Option A: decoupling
The best and cleanest way to remove the HSA ceiling is to decouple HSAs from insurance altogether, which would also obviate any need for a one-plan-only rule. This simple reform would enable all Americans, including the uninsured, to have an HSA. Problem solved.
Now, there are two reasons why Congress might hesitate to decouple completely.
1) They might want to maintain a requirement to be insured, while wanting to make that requirement less prescriptive. (In which case, they could take Option B below.)
2) They might want to reduce the impact on the federal treasury. (In which case, they should go with Option C or D.) Recall that HSA funds are never taxed. When the amount of money saved and spent through HSAs goes up, the amount of tax money collected by the IRS goes down.
Option B: actuarial deeming
In this option, Congress deems any kind of insurance plan with an actuarial value of, say, 80% or below as HSA-qualified. This would make most forms of insurance HSA-compatible (good) but would also leave the uninsured without HSA access (bad). It would slightly reduce revenue loss.
Option C: categorical deeming
A third, and more budget-friendly, approach would be to categorically deem specific, existing forms of standard coverage as HSA-qualified, in waves, over time.
For example, Congress could deem individual-market plans qualified as of date A, Medicare as of date B, Medicaid as of date C, and ESI as of date D, spreading these dates over a period of years. And just to be safe, it could make each wave contingent on the deficit being below some specified level on the respective date.
Option D: true reform
A creative (and beneficial way) to eliminate the reform’s cost would be to transform the current federal tax break for employer-sponsored insurance (nearly $300 billion a year at present) into a more robust version of today’s tax break for employer contributions to HSAs.

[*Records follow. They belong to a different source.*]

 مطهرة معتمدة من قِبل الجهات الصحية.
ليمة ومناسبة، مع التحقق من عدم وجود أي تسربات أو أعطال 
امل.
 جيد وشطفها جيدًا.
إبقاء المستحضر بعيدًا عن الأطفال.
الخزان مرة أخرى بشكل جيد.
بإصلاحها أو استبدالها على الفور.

This would incentivize employers to shift from sponsoring costly, nonportable, and employer-owned group health benefits to providing portable, employee-owned HSA cash contributions. It would not only encourage a lot more people to want an HSA, it would also encourage people to use insurance only for what they need, reducing health care costs for everyone.
This is the approach taken, for example, in Texas Representative Chip Roy’s elegantly drafted Healthcare Freedom Act. Congress could use some of the money saved by this reform to fund the HSAs of low-income Americans.

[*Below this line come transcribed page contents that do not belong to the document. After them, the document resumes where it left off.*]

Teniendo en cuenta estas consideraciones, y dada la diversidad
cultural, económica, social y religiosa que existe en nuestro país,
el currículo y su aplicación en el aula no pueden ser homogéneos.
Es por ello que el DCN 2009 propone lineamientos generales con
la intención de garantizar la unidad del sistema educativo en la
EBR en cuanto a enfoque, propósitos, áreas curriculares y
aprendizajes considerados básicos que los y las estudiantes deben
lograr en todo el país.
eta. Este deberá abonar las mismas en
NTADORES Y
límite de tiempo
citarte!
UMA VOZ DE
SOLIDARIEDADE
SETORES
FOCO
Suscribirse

Regardless of how we expand HSA access, we should also make two other critical changes:
Legalize direct primary care
Congress should specify that a DPC membership does not constitute a second, forbidden health plan, for purposes of HSA eligibility.
Congress should also ensure that HSA funds may lawfully be used for DPC subscriptions, which is currently prohibited. DPC is an innovative, subscription-based model of care delivery in which patients can obtain virtually unlimited access to medical care, lab tests, referrals, and (often deep) discounts on generic drugs — all for one low monthly fee. Every American should have access to this exciting new option.
Increase the current HSA contribution limit
Congress should also increase how much money can be deposited into an HSA each year. For tax year 2022, a taxpayer may not contribute more than $3,650 (or $7,300 if it is a joint return). That is way too low. Ideally, we would at least triple it.
Right now, the one-year deductible of an average Affordable Care Act-compliant health plan exceeds $10,000. We need to de-link HSA eligibility from insurance, but not necessarily HSA contribution levels.
The case for HSA expansion is persuasive. The need for it is urgent.
Removing the HSA ceiling is no longer a luxury, it is a practical necessity — with health care prices soaring, and access to trusted medical professionals shrinking. In today’s environment, we should be taking every reasonable step to empower individuals and families to afford care, save money, and shop for value.
Morally, the fact that 90% of Americans cannot have an HSA is a major injustice that must be addressed if we genuinely want to reduce health care costs and make our health care system more responsive to patients.
The right to save and spend for health care tax-free should be available to all of us — not just the lucky 10%.